In contrast, a human child that is not deaf acquires language from a noisy enviroment with plenty of auditory stimuli from which they first have to even understand that they are picking up language. To be able to communicate and thus receive significant feedback on the learning, they also have to learn how to control a very complex set of organs (tongue, lips, larynx, chest muscles), all with many degrees of freedom and precise timing needed to produce any sound whatsoever.
And yet virtually all human children learn all of this in a matter of 12-24 months, consuming, say, and then spend another 2-3 years learning more language without struggling as much with the basics of word recognition and pronunciation. And they do all this while consuming a total of some 5kWh, and this includes many bodily processes that are not directly related to language acquisition, and a lot of direct physical activity too.

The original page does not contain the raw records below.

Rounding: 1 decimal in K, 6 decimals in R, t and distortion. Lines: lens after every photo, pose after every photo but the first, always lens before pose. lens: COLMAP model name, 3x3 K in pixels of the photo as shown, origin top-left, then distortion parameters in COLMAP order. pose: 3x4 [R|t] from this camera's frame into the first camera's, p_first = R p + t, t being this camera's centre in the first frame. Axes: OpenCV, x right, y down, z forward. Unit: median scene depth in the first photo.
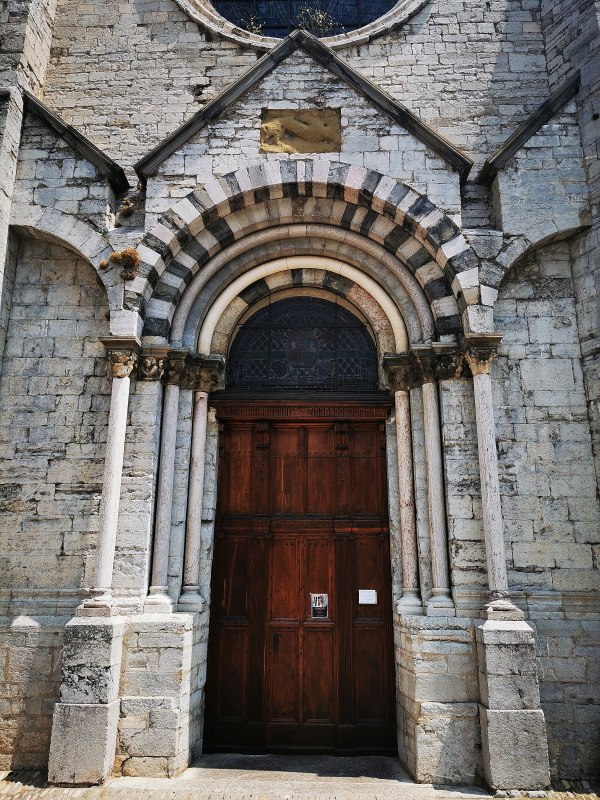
lens RADIAL K [[645.9, 0, 300.0], [0, 645.9, 400.0], [0, 0, 1]] dist [0.008350, -0.000497]
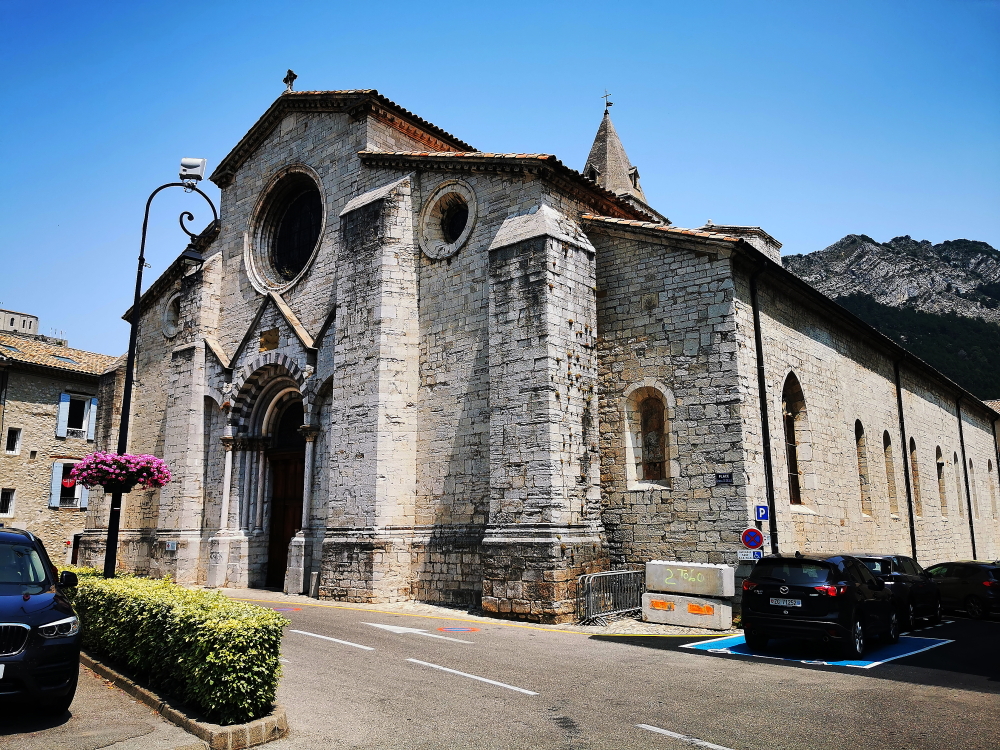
lens RADIAL K [[807.4, 0, 500.0], [0, 807.4, 375.0], [0, 0, 1]] dist [0.008350, -0.000497]
pose [[0.779918, -0.125333, -0.613205, 2.561247], [0.175791, 0.984172, 0.022428, -0.212331], [0.600688, -0.125288, 0.789606, -0.890634]]
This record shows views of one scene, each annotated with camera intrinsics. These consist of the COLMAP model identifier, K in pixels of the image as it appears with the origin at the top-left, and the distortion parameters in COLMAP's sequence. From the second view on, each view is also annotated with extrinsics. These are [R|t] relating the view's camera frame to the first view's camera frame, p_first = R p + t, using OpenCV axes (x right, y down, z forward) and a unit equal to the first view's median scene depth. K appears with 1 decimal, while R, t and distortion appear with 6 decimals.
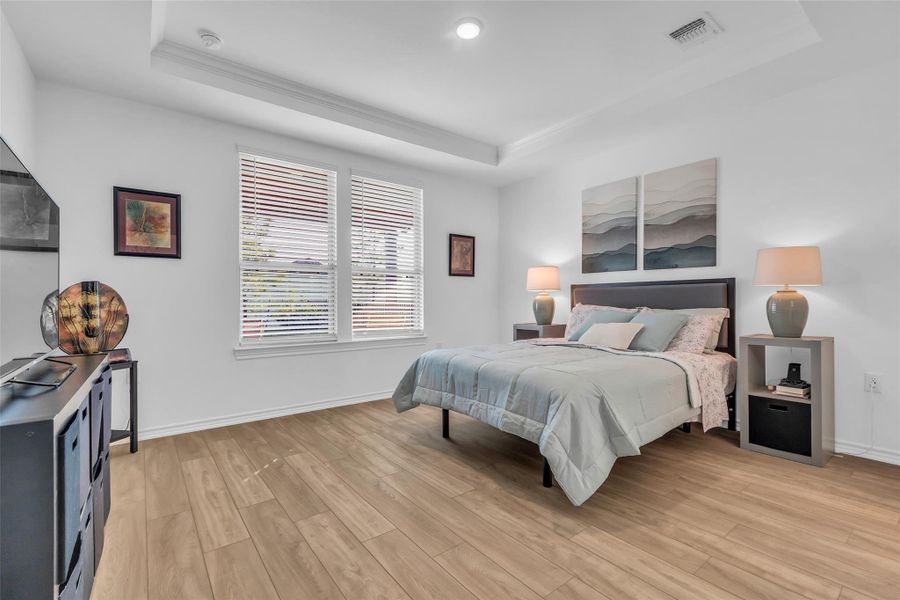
lens RADIAL K [[401.1, 0, 454.9], [0, 401.1, 306.0], [0, 0, 1]] dist [-0.000682, -0.000063]
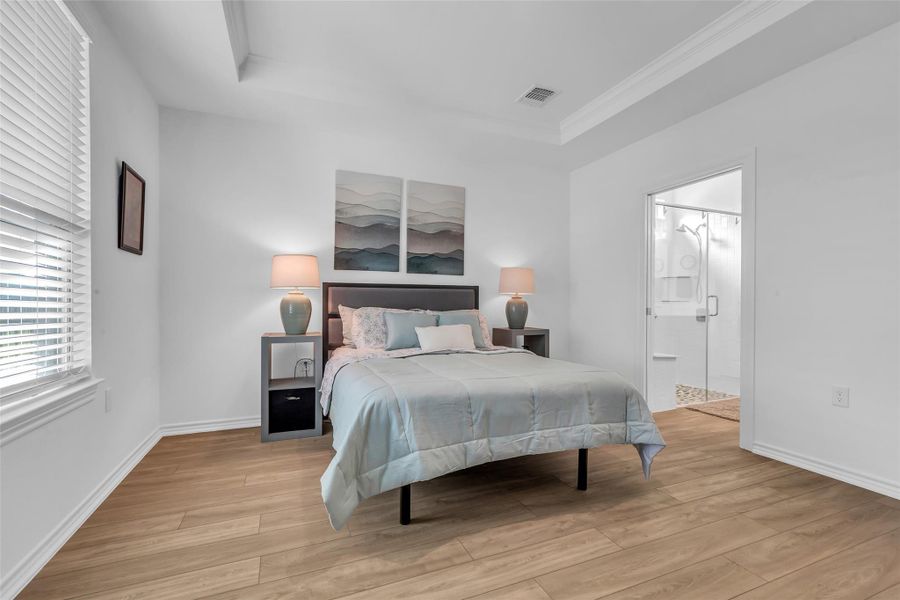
lens RADIAL K [[401.1, 0, 454.9], [0, 401.1, 306.0], [0, 0, 1]] dist [-0.000682, -0.000063]
pose [[0.262745, -0.001172, 0.964864, -0.524388], [0.004735, 0.999989, -0.000075, -0.005022], [-0.964854, 0.004588, 0.262748, 0.670460]]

So, either we are missing something extremely fundamental, or the initial state of the brain is very, very far from random and much of this was actually trained over tens or hundreds of thousands of years of evolution of the hominids.
Language capability is a bit difficult to quantify, but LLMs know tens of languages, and many of those better than at least the vast majority of even native humans at least grammar- and vocabulary-wise. They also encode magnitudes more fact-type knowledge than any human being. My take is that language isn't that hard but humans just kinda suck at it, like we suck at arithmetic and chess.
There sure is some "inductive bias" in the anatomy of the brain to develop things like language but it could be closer to how transformer architectures differ from pure MLPs.
The argument was for decades that no generic system can learn language from input alone. That turned out flat wrong.
Yet for example the auditory/language processing part is almost always located in the same region for all humans.
E.g. ear input is connected to the same cortical location in almost all humans.
Didn't they get neurons in a petri dish to fly a flight simulator?